Set of tasks:
1. Write out the linear equations walkthrough from "To determine which" to "2:** \(8j - 2 = 3j\)", copying every character precisely.
2. In the linear equations walkthrough, what value of k solves the first equation of the second pair?

To determine which pair of linear equations has the same solution set, we need to simplify each pair of equations and see if they lead to identical results.
1. **First Pair:**
- **Equation 1:** \(4k - 5 = 2k\)
\[
4k - 2k = 5 \implies 2k = 5 \implies k = \frac{5}{2}
\]
- **Equation 2:** \(8j - 2 = 3j\)
\[
8j - 3j = 2 \implies 5j = 2 \implies j = \frac{2}{5}
\]
The solutions \(k = \frac{5}{2}\) and \(j = \frac{2}{5}\) are different.
2. **Second Pair:**
- **Equation 1:** \(4 = \frac{k}{2} + 5\)
\[
\frac{k}{2} = 4 - 5 \implies \frac{k}{2} = -1 \implies k = -2
\]
- **Equation 2:** \(\frac{4j - 14}{3} + 5 = 3\)

Given information:
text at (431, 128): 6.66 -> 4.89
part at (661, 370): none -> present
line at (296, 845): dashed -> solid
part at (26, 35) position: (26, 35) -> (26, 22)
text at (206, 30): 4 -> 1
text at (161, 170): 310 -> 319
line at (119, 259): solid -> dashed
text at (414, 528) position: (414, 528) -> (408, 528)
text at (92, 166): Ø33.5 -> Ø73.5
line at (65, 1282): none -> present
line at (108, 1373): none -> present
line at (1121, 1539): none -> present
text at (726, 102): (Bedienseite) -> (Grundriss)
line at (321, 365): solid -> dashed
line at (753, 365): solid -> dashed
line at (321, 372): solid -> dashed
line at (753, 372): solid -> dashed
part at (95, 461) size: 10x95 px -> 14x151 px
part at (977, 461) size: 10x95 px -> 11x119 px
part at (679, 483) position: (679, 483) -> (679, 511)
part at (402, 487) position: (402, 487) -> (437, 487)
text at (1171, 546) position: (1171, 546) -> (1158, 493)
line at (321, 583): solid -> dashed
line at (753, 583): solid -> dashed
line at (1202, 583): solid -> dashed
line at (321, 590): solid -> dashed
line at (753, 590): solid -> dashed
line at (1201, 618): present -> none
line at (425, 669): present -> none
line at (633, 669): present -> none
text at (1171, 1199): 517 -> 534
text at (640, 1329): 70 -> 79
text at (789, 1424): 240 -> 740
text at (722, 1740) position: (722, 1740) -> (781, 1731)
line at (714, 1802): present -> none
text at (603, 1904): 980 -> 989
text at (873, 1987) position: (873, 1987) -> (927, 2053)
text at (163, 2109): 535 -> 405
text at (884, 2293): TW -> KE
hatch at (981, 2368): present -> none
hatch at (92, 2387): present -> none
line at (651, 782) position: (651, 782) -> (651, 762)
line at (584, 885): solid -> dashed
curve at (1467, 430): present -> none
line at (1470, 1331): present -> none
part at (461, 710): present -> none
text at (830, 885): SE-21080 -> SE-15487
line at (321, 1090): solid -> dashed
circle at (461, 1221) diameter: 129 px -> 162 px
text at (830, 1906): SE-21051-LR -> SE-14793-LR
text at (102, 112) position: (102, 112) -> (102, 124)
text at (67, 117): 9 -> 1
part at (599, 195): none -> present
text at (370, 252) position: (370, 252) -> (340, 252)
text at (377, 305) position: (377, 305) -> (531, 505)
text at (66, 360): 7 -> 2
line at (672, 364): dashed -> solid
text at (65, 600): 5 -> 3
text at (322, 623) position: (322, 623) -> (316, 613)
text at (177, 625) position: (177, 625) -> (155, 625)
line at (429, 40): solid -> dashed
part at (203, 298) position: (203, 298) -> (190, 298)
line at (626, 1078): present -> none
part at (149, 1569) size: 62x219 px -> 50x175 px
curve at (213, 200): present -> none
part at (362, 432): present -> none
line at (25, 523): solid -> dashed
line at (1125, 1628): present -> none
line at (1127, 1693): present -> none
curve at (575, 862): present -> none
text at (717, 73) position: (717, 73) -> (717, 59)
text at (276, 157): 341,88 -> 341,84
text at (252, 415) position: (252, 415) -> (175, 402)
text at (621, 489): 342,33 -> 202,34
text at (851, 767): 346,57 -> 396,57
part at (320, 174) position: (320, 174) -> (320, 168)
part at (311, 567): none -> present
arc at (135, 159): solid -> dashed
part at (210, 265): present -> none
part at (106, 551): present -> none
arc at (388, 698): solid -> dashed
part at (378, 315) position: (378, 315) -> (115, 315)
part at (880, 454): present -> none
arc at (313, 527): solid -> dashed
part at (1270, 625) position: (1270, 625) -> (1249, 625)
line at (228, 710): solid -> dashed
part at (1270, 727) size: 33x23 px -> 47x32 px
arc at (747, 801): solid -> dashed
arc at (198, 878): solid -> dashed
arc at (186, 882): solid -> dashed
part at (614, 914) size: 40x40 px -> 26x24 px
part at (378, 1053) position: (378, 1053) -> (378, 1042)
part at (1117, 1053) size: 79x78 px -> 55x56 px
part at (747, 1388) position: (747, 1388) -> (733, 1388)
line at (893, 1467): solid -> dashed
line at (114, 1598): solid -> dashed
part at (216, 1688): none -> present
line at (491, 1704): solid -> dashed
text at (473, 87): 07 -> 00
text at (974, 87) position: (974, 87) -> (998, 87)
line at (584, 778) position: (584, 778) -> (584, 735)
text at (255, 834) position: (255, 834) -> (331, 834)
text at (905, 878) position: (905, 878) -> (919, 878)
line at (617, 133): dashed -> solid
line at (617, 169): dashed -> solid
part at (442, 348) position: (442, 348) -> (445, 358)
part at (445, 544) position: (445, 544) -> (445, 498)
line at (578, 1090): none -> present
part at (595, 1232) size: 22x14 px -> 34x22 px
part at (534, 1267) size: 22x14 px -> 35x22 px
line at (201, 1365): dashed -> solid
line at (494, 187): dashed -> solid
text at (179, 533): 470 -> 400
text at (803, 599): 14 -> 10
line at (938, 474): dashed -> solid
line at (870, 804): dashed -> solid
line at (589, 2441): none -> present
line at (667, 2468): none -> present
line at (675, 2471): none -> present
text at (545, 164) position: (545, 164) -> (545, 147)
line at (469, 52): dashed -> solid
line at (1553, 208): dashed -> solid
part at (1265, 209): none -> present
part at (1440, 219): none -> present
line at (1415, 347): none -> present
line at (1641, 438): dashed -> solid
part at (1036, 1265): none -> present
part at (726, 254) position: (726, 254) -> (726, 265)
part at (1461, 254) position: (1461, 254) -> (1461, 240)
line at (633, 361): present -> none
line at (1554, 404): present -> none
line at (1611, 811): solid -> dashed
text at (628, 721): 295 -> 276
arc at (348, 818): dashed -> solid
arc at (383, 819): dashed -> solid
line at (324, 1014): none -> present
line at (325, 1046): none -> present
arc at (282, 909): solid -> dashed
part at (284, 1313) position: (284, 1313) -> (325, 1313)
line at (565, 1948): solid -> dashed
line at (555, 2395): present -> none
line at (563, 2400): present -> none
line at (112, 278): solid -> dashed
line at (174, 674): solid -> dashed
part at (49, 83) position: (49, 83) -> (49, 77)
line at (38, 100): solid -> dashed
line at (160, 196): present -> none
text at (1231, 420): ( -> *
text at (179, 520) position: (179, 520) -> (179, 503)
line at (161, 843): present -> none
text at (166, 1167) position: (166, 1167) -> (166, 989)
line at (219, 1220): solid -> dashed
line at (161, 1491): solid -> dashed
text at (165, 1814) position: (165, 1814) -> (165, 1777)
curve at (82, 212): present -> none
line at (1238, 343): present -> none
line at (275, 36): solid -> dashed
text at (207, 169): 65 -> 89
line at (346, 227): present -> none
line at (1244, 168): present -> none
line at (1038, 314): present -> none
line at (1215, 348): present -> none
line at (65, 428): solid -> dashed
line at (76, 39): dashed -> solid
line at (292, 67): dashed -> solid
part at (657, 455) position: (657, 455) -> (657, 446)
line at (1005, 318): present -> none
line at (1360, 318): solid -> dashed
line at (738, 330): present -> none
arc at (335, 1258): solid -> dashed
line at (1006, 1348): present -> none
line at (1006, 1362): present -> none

Task-by-task solutions:
1.
To determine which pair of linear equations has the same solution set, we need to simplify each pair of equations and see if they lead to identical results.
1. **First Pair:**
- **Equation 1:** \(4k - 5 = 2k\)
\[
4k - 2k = 5 \implies 2k = 5 \implies k = \frac{5}{2}
\]
- **Equation 2:** \(8j - 2 = 3j\)

2. k = -2